• [Alıştırma yönergesi]: Aşağıdaki okuma metninde "(Martin Luther King)" sözcüklerini içeren yerle açılıp "özgürleşmesiyle anlam kazanır." ile kapanan bölümü hiçbir değişiklik yapmadan birebir aktarın.

• [Okuma metni]:
▼
“Kuşlar gibi uçmasını, balıklar gibi yüzmesini öğrendik; ama bu arada çok basit bir sanatı unuttuk: Kardeş olarak yaşamayı.”
(Martin Luther King)
Umutla Başlayan Sessiz Bir Süreç
Türkiye’de, onlarca yıl boyunca hem maddi hem de manevi bedeller ödeten bir terör belasıyla mücadele ettik. Güvenlik güçlerinin kahramanca çabaları, siyasi iradenin kararlılığı ve toplumun ortak sağduyusuyla bugün nihayet silahların sustuğu, umut dolu bir sessizliğe ulaşıldı. Bu sessizlik, sadece bir güvenlik ve siyaset başarısı değil; aynı zamanda bir toplumsal yeniden doğuşun habercisidir. Çünkü huzur, sadece sınırların güvenliğiyle değil; kardeş olarak yaşamakla, düşmanlara karşı toplumsal dayanışmayla, milli ve manevi değerlerimize sahip çıkmakla, okul kampüslerinde nitelikli eğitim ve bilimsel araştırmalarla ve zihinlerin özgürleşmesiyle anlam kazanır.
Son 50-60 yıldır, Türkiye'nin mücadele ettiği silahlı/silahsız terör belası, bugüne kadar sadece güvenliği değil, toplumun tüm kesimlerini, ekonomik alandaki tüm üretim sektörlerini, eğitim ve bilimsel alanları derinden ve olumsuz bir şekilde etkilemiştir. Terörün bazı bölgelerimizde özellikle eğitim-öğretim ve yükseköğretim alanındaki gelişmelere verdiği zararlar hem can kaybı noktasında hem de ekonomik açıdan toplumu ve o bölgelerimizi derinden etkilemiştir. Eğitimciler, bilim insanları ve yatırımcı iş adamları güvenlik sebepleriyle bu bölgelerimizde görev ve yatırım yapma noktasında çekingen davranmışlardır. Terör ortamları Doğu ve Güneydoğu’da çocukların okul ve gençlerin üniversite hayallerini ve öğretmenlerin/akademisyenlerin görev aşkını uzun yıllar gölgelemişti.
▲
• [Ham veriler]:
▼
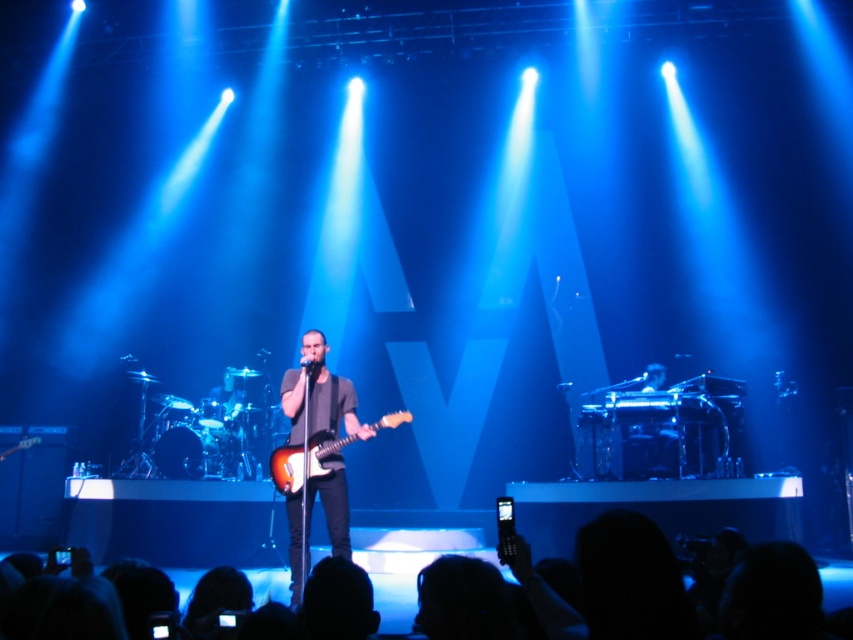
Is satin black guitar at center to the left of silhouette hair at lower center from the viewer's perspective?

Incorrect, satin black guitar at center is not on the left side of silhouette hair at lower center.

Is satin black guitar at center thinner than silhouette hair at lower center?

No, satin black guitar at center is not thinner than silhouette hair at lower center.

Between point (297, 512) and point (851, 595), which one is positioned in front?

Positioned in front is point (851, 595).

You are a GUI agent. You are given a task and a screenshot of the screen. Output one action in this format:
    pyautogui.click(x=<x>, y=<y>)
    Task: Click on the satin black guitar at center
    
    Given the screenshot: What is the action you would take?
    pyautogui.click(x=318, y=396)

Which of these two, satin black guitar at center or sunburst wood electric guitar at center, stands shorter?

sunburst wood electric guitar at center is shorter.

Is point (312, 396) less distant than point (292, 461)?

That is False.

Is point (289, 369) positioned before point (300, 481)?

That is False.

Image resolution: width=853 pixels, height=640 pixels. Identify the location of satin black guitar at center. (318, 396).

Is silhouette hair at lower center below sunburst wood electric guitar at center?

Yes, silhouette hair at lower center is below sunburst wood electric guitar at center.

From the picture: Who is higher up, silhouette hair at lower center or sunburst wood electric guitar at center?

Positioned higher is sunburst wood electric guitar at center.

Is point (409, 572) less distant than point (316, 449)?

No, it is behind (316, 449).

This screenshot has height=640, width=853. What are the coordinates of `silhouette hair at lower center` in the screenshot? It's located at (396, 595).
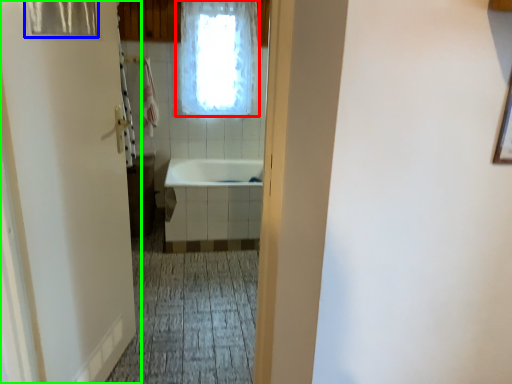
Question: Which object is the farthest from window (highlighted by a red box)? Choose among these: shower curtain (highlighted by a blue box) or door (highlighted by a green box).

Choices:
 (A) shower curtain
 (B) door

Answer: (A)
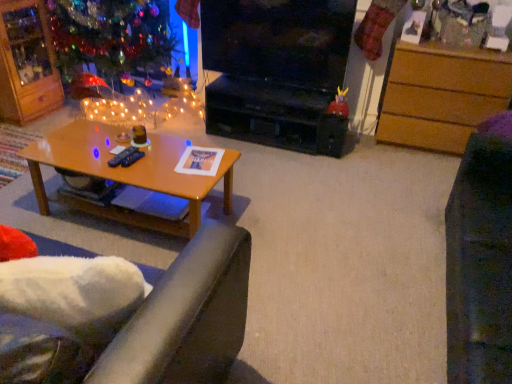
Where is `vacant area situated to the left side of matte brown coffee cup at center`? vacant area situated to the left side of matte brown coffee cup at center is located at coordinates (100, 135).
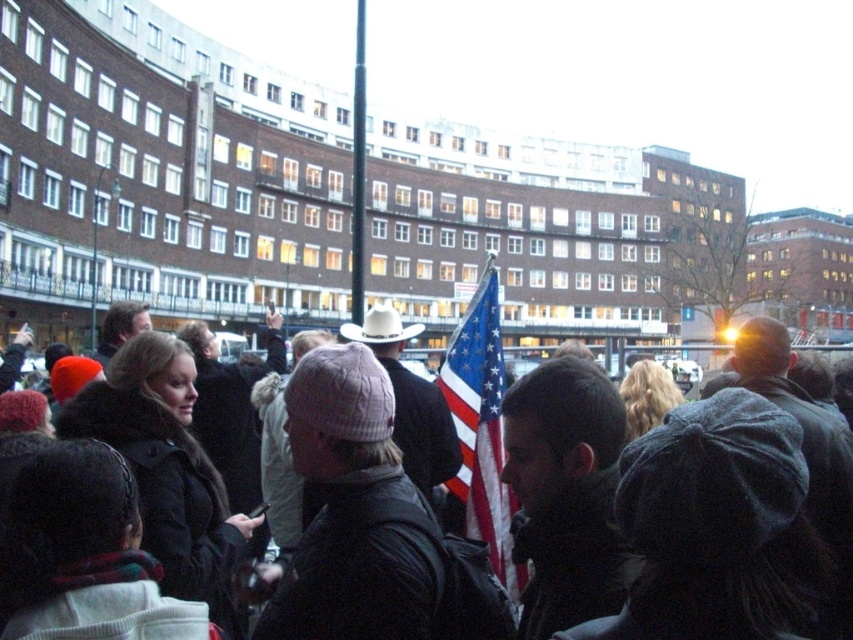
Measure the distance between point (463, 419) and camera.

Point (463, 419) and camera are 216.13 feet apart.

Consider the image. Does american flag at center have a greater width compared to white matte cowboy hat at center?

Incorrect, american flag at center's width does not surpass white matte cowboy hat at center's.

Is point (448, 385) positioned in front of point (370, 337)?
▲
• [Cevap alanı]:
(Martin Luther King)
Umutla Başlayan Sessiz Bir Süreç
Türkiye’de, onlarca yıl boyunca hem maddi hem de manevi bedeller ödeten bir terör belasıyla mücadele ettik. Güvenlik güçlerinin kahramanca çabaları, siyasi iradenin kararlılığı ve toplumun ortak sağduyusuyla bugün nihayet silahların sustuğu, umut dolu bir sessizliğe ulaşıldı. Bu sessizlik, sadece bir güvenlik ve siyaset başarısı değil; aynı zamanda bir toplumsal yeniden doğuşun habercisidir. Çünkü huzur, sadece sınırların güvenliğiyle değil; kardeş olarak yaşamakla, düşmanlara karşı toplumsal dayanışmayla, milli ve manevi değerlerimize sahip çıkmakla, okul kampüslerinde nitelikli eğitim ve bilimsel araştırmalarla ve zihinlerin özgürleşmesiyle anlam kazanır.